I was flushing out the black tanks with the Tornado while breaking camp yesterday and of course doing other things. Usually I have a good sense of timing and know when I need to pull the levers. This time I had a guy from another site talking to me and totally disrupted my routine. I jumped up in there with my trusty surefire light to look down the blackhole and BOOM got hit square in the face and chest with a burst from the black tanks. I was totally soaked. All over the cabinets, floors, and runnin out the door. Luckilly it was clear water because I had already flushed it several times but as we all know that don't make it any better because....well.....it's still the black tank. Hope this brightens your day







---Mike


----------



## Oregon_Camper (Sep 13, 2004)

Yuck!!!


----------



## Justman (Jul 22, 2006)

Does that constitute a volcano or a geyser?

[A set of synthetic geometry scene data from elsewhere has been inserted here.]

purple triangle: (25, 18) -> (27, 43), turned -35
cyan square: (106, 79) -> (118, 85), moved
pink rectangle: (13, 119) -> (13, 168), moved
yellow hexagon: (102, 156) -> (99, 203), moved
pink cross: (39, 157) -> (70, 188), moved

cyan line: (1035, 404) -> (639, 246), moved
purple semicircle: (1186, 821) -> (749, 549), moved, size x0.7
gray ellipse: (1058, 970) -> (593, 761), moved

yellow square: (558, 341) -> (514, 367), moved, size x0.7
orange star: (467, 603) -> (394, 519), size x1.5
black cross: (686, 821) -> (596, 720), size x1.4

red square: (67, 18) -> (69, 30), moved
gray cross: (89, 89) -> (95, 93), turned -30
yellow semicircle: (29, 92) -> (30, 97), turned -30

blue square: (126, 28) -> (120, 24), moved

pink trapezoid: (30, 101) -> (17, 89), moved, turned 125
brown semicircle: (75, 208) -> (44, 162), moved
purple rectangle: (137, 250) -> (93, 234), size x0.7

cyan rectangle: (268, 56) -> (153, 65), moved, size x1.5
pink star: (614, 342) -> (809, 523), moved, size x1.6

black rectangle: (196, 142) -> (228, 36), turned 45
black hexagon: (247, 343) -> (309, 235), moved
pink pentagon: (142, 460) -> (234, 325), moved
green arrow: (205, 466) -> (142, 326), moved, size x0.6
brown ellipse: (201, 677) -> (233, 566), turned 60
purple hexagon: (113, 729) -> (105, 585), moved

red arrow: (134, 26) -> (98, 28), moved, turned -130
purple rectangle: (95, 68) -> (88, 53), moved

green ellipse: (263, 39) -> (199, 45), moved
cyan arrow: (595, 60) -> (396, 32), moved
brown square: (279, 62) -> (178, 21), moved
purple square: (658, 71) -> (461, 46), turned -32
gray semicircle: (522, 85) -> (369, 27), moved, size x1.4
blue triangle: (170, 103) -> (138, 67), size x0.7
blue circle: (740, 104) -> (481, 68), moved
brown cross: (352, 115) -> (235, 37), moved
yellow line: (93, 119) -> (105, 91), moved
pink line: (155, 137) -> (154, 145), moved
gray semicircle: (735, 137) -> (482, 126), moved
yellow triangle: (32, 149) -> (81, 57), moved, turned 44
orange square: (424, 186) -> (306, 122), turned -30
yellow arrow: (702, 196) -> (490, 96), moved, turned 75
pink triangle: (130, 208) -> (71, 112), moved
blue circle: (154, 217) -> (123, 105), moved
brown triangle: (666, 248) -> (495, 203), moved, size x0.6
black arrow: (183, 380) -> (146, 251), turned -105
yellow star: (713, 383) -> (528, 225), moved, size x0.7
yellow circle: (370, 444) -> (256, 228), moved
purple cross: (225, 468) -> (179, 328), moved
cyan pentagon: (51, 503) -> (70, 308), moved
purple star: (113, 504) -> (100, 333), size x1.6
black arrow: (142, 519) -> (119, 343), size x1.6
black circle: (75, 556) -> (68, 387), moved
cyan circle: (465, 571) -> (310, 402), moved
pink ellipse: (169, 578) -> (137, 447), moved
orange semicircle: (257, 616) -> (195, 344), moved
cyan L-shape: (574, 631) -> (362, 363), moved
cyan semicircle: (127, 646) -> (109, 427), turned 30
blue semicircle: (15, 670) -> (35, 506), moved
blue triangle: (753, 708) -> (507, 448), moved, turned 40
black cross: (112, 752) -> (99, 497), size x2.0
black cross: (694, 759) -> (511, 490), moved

Whichever, I bet that was just plain nasty. I would have gone straight to the bath house with a good bar of soap and washed---about three times!


----------



## Nathan (Jan 2, 2007)

Justman said:


> Does that constitute a volcano or a geyser?
> 
> 
> 
> ...


I'm at Yellowstone right now. I just checked with a Ranger and they said that geysers are caused by heated water that hits a restriction. So, did the water feel warm from the fermentation in the tank??? If so it might qualify....


----------



## CdnOutback (Apr 16, 2010)

Nathan said:


> Does that constitute a volcano or a geyser?
> 
> 
> 
> ...


I'm at Yellowstone right now. I just checked with a Ranger and they said that geysers are caused by heated water that hits a restriction. So, did the water feel warm from the fermentation in the tank??? If so it might qualify....








[/quote]

Now that makes it seem even more disgusting!


----------



## dirtengineer (Jun 6, 2010)

Good story... You are lucky you didn't rupture your black tank or blow a the seal on your toilet, sounds like you had some good pressure going.

Did it make it out the vent pipe?


----------



## Jewellfamily (Sep 25, 2010)

I bet you said "farfurgnugen!!!"


----------



## mommy2boyz (Feb 3, 2010)

I hope it was far from that awful scene in the movie 'RV.' My husband only happened to catch that part of the movie and just cringed....


----------